── Entries provided
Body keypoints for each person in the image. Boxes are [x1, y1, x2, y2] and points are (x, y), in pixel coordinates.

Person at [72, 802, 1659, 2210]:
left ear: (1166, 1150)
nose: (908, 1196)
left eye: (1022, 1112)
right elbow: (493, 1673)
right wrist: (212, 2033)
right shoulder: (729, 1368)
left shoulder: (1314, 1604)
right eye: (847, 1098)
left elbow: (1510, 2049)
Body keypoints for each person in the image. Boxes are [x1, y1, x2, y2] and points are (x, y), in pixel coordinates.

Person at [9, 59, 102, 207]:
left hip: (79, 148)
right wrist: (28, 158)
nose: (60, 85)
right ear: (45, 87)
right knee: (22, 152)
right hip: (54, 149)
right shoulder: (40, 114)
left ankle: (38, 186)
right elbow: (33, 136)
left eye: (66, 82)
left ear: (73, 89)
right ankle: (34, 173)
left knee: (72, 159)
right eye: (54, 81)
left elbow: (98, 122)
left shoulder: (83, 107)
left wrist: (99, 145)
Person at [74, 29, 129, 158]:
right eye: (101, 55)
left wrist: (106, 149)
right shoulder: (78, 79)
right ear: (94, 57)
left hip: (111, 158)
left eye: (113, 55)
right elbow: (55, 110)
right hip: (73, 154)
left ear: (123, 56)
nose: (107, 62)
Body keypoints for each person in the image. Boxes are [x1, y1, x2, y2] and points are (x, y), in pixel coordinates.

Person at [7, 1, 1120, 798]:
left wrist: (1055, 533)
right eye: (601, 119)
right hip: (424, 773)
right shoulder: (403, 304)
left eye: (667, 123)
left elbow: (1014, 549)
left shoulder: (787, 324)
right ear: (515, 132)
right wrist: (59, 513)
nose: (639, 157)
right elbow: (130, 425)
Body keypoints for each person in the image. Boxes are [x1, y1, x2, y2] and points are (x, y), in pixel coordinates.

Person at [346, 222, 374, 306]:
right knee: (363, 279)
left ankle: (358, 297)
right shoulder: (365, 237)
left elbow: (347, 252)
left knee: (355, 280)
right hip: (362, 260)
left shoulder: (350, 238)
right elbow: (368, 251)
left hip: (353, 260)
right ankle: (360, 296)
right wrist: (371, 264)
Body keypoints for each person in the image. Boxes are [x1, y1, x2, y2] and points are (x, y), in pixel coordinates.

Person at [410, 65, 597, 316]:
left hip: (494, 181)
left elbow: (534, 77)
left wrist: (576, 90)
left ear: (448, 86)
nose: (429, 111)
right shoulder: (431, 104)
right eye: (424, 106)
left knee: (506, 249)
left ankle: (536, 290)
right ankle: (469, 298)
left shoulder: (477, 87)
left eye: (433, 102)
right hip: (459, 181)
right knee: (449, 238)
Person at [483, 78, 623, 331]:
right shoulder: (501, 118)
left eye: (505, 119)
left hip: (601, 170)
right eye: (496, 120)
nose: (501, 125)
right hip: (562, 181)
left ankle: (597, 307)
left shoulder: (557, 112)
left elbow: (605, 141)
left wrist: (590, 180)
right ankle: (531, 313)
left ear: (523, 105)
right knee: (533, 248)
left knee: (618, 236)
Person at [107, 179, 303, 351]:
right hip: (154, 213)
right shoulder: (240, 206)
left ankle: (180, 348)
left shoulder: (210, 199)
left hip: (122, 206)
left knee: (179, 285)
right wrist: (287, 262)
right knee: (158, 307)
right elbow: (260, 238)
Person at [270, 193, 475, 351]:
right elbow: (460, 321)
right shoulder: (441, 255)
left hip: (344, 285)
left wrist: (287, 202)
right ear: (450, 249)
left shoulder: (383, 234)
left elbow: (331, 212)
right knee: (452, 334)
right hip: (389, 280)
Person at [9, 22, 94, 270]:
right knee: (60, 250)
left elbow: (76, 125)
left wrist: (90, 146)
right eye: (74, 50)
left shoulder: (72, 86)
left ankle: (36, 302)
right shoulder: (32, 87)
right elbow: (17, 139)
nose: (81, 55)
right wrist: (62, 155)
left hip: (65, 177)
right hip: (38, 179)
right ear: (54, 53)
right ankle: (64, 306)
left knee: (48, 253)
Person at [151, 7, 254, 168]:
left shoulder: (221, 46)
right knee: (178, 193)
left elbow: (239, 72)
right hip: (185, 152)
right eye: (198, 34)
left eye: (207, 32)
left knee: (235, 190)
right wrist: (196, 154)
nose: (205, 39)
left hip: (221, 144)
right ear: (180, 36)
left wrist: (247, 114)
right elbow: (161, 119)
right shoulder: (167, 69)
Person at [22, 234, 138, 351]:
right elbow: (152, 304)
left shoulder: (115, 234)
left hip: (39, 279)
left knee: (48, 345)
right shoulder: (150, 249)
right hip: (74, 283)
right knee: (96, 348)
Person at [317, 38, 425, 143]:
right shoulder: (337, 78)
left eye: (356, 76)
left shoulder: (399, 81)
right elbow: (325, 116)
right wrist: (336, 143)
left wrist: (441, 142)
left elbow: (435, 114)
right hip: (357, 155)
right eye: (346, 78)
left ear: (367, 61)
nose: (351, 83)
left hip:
────
* _Task_: Retype the entries above exactly, but only from the line containing "left eye: (1022, 1112)" through the line containing "nose: (107, 62)", both included.

* _Solution_:
left eye: (1022, 1112)
right elbow: (493, 1673)
right wrist: (212, 2033)
right shoulder: (729, 1368)
left shoulder: (1314, 1604)
right eye: (847, 1098)
left elbow: (1510, 2049)
Body keypoints for each person in the image. Boxes are [x1, y1, x2, y2] and points are (x, y), in pixel coordinates.

Person at [9, 59, 102, 207]:
left hip: (79, 148)
right wrist: (28, 158)
nose: (60, 85)
right ear: (45, 87)
right knee: (22, 152)
right hip: (54, 149)
right shoulder: (40, 114)
left ankle: (38, 186)
right elbow: (33, 136)
left eye: (66, 82)
left ear: (73, 89)
right ankle: (34, 173)
left knee: (72, 159)
right eye: (54, 81)
left elbow: (98, 122)
left shoulder: (83, 107)
left wrist: (99, 145)
Person at [74, 29, 129, 158]:
right eye: (101, 55)
left wrist: (106, 149)
right shoulder: (78, 79)
right ear: (94, 57)
left hip: (111, 158)
left eye: (113, 55)
right elbow: (55, 110)
right hip: (73, 154)
left ear: (123, 56)
nose: (107, 62)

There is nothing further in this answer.